*Dataset excerpts:*
________________________________________

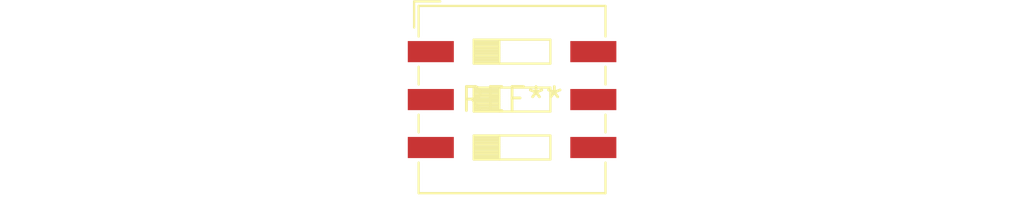
<source format=kicad_pcb>
(kicad_pcb (version 20240108) (generator pcbnew)

  (general
    (thickness 1.6)
  )

  (paper "A4")
  (layers
    (0 "F.Cu" signal)
    (31 "B.Cu" signal)
    (32 "B.Adhes" user "B.Adhesive")
    (33 "F.Adhes" user "F.Adhesive")
    (34 "B.Paste" user)
    (35 "F.Paste" user)
    (36 "B.SilkS" user "B.Silkscreen")
    (37 "F.SilkS" user "F.Silkscreen")
    (38 "B.Mask" user)
    (39 "F.Mask" user)
    (40 "Dwgs.User" user "User.Drawings")
    (41 "Cmts.User" user "User.Comments")
    (42 "Eco1.User" user "User.Eco1")
    (43 "Eco2.User" user "User.Eco2")
    (44 "Edge.Cuts" user)
    (45 "Margin" user)
    (46 "B.CrtYd" user "B.Courtyard")
    (47 "F.CrtYd" user "F.Courtyard")
    (48 "B.Fab" user)
    (49 "F.Fab" user)
    (50 "User.1" user)
    (51 "User.2" user)
    (52 "User.3" user)
    (53 "User.4" user)
    (54 "User.5" user)
    (55 "User.6" user)
    (56 "User.7" user)
    (57 "User.8" user)
    (58 "User.9" user)
  )

  (setup
    (pad_to_mask_clearance 0)
    (pcbplotparams
      (layerselection 0x00010fc_ffffffff)
      (plot_on_all_layers_selection 0x0000000_00000000)
      (disableapertmacros false)
      (usegerberextensions false)
      (usegerberattributes false)
      (usegerberadvancedattributes false)
      (creategerberjobfile false)
      (dashed_line_dash_ratio 12.000000)
      (dashed_line_gap_ratio 3.000000)
      (svgprecision 4)
      (plotframeref false)
      (viasonmask false)
      (mode 1)
      (useauxorigin false)
      (hpglpennumber 1)
      (hpglpenspeed 20)
      (hpglpendiameter 15.000000)
      (dxfpolygonmode false)
      (dxfimperialunits false)
      (dxfusepcbnewfont false)
      (psnegative false)
      (psa4output false)
      (plotreference false)
      (plotvalue false)
      (plotinvisibletext false)
      (sketchpadsonfab false)
      (subtractmaskfromsilk false)
      (outputformat 1)
      (mirror false)
      (drillshape 1)
      (scaleselection 1)
      (outputdirectory "")
    )
  )

  (net 0 "")

  (footprint "SW_DIP_SPSTx03_Slide_9.78x9.8mm_W8.61mm_P2.54mm" (layer "F.Cu") (at 0 0))

)

</source>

________________________________________

*Work required:* What is needed is an exact copy of the entries, without any images.

*Answer section:*
<source format=kicad_pcb>
(kicad_pcb (version 20240108) (generator pcbnew)

  (general
    (thickness 1.6)
  )

  (paper "A4")
  (layers
    (0 "F.Cu" signal)
    (31 "B.Cu" signal)
    (32 "B.Adhes" user "B.Adhesive")
    (33 "F.Adhes" user "F.Adhesive")
    (34 "B.Paste" user)
    (35 "F.Paste" user)
    (36 "B.SilkS" user "B.Silkscreen")
    (37 "F.SilkS" user "F.Silkscreen")
    (38 "B.Mask" user)
    (39 "F.Mask" user)
    (40 "Dwgs.User" user "User.Drawings")
    (41 "Cmts.User" user "User.Comments")
    (42 "Eco1.User" user "User.Eco1")
    (43 "Eco2.User" user "User.Eco2")
    (44 "Edge.Cuts" user)
    (45 "Margin" user)
    (46 "B.CrtYd" user "B.Courtyard")
    (47 "F.CrtYd" user "F.Courtyard")
    (48 "B.Fab" user)
    (49 "F.Fab" user)
    (50 "User.1" user)
    (51 "User.2" user)
    (52 "User.3" user)
    (53 "User.4" user)
    (54 "User.5" user)
    (55 "User.6" user)
    (56 "User.7" user)
    (57 "User.8" user)
    (58 "User.9" user)
  )

  (setup
    (pad_to_mask_clearance 0)
    (pcbplotparams
      (layerselection 0x00010fc_ffffffff)
      (plot_on_all_layers_selection 0x0000000_00000000)
      (disableapertmacros false)
      (usegerberextensions false)
      (usegerberattributes false)
      (usegerberadvancedattributes false)
      (creategerberjobfile false)
      (dashed_line_dash_ratio 12.000000)
      (dashed_line_gap_ratio 3.000000)
      (svgprecision 4)
      (plotframeref false)
      (viasonmask false)
      (mode 1)
      (useauxorigin false)
      (hpglpennumber 1)
      (hpglpenspeed 20)
      (hpglpendiameter 15.000000)
      (dxfpolygonmode false)
      (dxfimperialunits false)
      (dxfusepcbnewfont false)
      (psnegative false)
      (psa4output false)
      (plotreference false)
      (plotvalue false)
      (plotinvisibletext false)
      (sketchpadsonfab false)
      (subtractmaskfromsilk false)
      (outputformat 1)
      (mirror false)
      (drillshape 1)
      (scaleselection 1)
      (outputdirectory "")
    )
  )

  (net 0 "")

  (footprint "SW_DIP_SPSTx03_Slide_9.78x9.8mm_W8.61mm_P2.54mm" (layer "F.Cu") (at 0 0))

)

</source>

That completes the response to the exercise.